Фрагмент текста =

"""

Даже просто выспаться как следует! Очередное достоинство торфяников — в воде вокруг и в развесистом дереве над палаткой, вкупе придерживающими на несколько часов наступление дневной жары. Обычно ведь как? Коснулся палатки первый солнечный луч, и через минуту жарко. Вылез из спальника, заснул опять. Через пять минут и без спальника взмок. Плюнул, вылез, а там иней на траве. И комары в придачу. Здесь же утреннее тепло нарастает мягко; к тому времени, когда в палатке начнёт припекать, — на улице устанавливается самый что ни на есть комфорт, с мягкой жарой на открытом месте, приятной свежестью под деревом, в меру тёплой водой, набравшей яркие цвета зеленью растительности…

Вот теперь, выспавшись и приняв чайку, можно и за приготовление карасей взяться. На этом торфянике они мелкие. Там, откуда нас бычок выжил, — попадались и по килограмму и больше, а здесь — максимум в ладонь, а в массе в палец. Чистить, конечно, запариться можно, как-никак с вечерней зорьки минимум килограмм пять на троих получается… Но окупается сторицей. Карась вообще рыба парадоксальная. В частности — тем, что съедобен либо если он мельче ста грамм, тогда кости можно разжарить, либо крупнее пятисот, тогда их можно выбрать. В промежуточных вариантах — не отплеваться. Если, конечно, не применять специальных технологий.

"""

Выдержки из данных =
"""

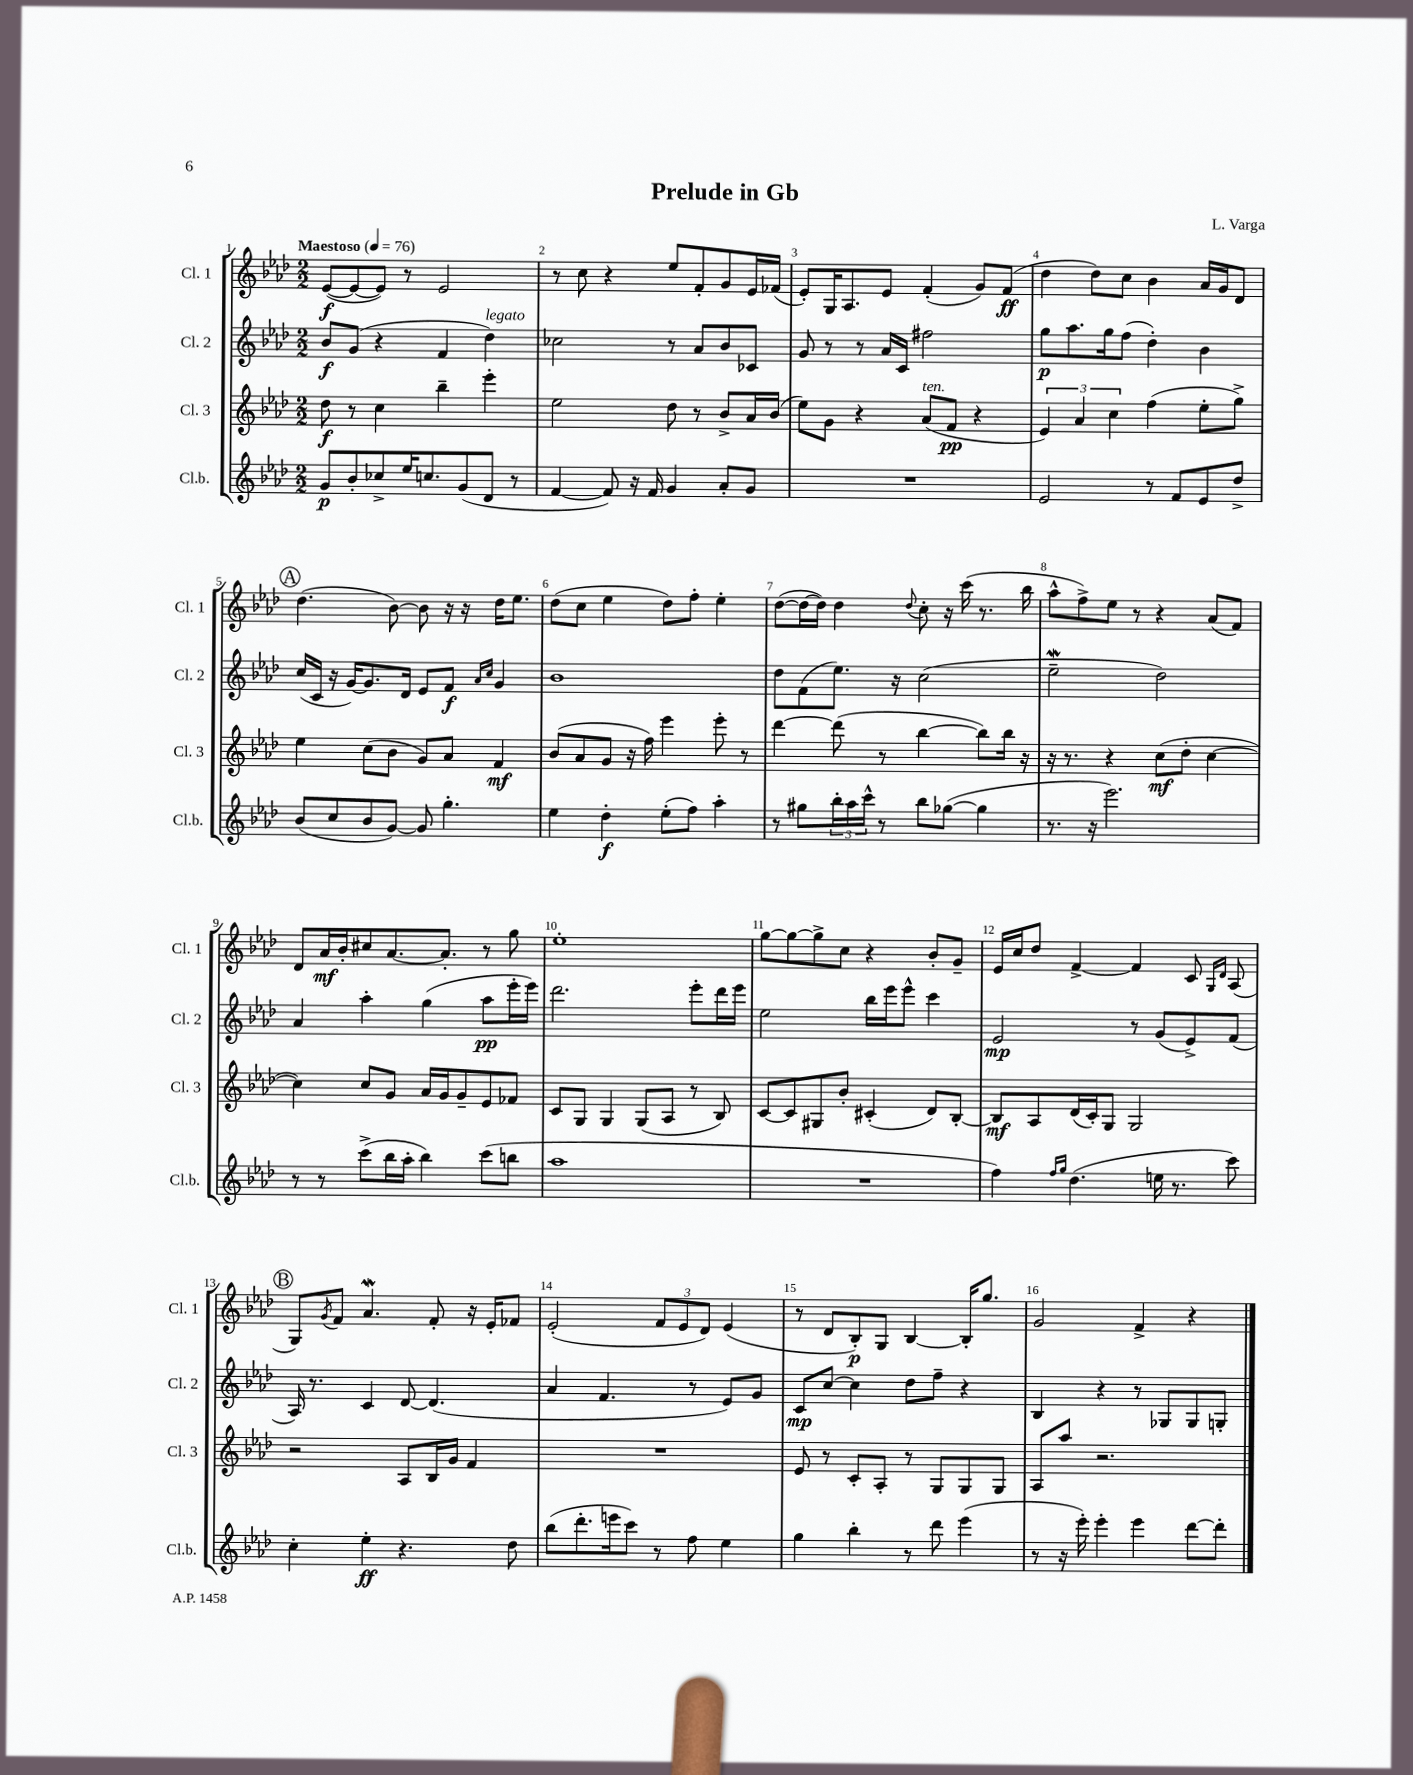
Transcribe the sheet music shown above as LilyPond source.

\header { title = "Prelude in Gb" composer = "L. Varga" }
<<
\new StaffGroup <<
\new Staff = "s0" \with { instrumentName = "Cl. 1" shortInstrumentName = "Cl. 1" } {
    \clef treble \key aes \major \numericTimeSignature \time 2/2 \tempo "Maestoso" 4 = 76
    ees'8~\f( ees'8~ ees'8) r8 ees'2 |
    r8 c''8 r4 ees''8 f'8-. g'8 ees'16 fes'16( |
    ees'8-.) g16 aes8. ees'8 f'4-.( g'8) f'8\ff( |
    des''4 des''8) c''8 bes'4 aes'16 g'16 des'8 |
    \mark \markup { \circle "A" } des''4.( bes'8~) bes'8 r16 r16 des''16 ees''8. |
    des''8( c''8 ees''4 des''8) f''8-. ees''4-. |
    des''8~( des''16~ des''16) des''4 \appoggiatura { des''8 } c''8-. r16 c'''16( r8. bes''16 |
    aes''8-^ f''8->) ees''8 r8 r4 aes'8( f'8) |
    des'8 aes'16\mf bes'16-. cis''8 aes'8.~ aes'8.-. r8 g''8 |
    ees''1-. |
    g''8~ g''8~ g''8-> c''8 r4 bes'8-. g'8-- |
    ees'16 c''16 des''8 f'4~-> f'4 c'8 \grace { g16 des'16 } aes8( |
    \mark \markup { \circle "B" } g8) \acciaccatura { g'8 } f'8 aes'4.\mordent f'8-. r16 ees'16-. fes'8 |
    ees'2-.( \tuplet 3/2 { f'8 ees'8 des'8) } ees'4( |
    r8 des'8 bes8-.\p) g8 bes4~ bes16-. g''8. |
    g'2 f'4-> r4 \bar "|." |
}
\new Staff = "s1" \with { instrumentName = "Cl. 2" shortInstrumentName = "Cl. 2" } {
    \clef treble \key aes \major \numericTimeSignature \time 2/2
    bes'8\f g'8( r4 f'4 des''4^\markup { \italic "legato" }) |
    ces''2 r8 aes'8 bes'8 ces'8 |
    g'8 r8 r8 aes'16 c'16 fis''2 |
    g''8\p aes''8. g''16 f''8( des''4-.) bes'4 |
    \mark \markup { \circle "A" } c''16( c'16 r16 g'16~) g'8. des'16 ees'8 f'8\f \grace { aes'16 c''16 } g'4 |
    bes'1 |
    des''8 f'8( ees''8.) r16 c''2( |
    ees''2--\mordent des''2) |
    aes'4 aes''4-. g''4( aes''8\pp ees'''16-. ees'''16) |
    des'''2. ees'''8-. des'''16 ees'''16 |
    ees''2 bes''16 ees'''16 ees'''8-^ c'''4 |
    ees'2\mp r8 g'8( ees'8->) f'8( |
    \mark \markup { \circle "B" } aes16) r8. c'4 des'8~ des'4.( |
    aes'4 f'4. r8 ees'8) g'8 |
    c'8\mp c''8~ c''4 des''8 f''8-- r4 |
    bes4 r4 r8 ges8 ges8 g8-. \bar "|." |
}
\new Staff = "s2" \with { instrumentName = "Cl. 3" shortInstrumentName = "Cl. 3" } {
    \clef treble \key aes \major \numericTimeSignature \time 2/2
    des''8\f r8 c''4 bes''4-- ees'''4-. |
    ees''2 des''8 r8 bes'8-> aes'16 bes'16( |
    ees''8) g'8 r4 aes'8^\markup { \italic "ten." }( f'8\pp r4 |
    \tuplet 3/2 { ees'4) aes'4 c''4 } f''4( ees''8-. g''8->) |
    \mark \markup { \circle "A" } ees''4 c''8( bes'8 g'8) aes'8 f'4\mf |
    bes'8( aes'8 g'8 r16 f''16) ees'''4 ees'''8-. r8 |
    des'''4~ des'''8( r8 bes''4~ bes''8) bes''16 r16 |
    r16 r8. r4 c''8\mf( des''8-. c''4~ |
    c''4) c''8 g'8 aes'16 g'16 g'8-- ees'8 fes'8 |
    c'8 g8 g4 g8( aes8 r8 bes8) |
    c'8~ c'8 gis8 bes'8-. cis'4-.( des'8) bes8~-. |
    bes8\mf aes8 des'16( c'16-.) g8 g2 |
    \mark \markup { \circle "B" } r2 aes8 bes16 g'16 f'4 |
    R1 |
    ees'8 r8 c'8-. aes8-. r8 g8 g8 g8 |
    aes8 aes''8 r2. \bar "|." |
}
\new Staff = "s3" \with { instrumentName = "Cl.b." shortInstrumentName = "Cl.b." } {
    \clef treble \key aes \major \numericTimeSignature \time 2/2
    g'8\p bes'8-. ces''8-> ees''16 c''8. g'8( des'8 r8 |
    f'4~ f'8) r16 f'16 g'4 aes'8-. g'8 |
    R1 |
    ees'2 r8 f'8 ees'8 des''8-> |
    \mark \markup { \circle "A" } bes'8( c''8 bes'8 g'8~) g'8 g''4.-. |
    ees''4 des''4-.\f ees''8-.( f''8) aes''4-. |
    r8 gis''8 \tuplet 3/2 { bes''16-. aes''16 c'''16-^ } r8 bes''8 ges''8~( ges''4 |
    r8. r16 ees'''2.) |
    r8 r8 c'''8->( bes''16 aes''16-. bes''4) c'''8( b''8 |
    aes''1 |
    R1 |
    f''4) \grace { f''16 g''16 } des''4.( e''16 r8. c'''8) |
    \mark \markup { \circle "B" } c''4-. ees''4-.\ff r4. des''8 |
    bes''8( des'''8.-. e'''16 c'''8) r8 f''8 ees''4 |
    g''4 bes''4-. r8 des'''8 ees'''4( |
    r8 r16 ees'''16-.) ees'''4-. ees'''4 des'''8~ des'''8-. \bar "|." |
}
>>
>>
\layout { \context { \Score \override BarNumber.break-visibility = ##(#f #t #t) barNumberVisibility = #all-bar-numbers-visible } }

"""

Задания =
- a) Ответьте на вопросы по тексту о торфянике.
(i) Что вместе с водой вокруг задерживает на несколько часов наступление дневной жары?
(ii) Какого размера максимум бывают караси на этом торфянике?
(iii) Сколько рыбы на троих получается как минимум с вечерней зорьки?
- b) Повторите без изменений отрывок из текста о торфянике от слов «Вот теперь, выспавшись» до слов «применять специальных технологий.».
Данные здесь никакой роли не играют.

Ответы к заданиям =
- a)
(i) Развесистое дерево над палаткой.
(ii) Максимум в ладонь.
(iii) Минимум килограмм пять.

- b)
Вот теперь, выспавшись и приняв чайку, можно и за приготовление карасей взяться. На этом торфянике они мелкие. Там, откуда нас бычок выжил, — попадались и по килограмму и больше, а здесь — максимум в ладонь, а в массе в палец. Чистить, конечно, запариться можно, как-никак с вечерней зорьки минимум килограмм пять на троих получается… Но окупается сторицей. Карась вообще рыба парадоксальная. В частности — тем, что съедобен либо если он мельче ста грамм, тогда кости можно разжарить, либо крупнее пятисот, тогда их можно выбрать. В промежуточных вариантах — не отплеваться. Если, конечно, не применять специальных технологий.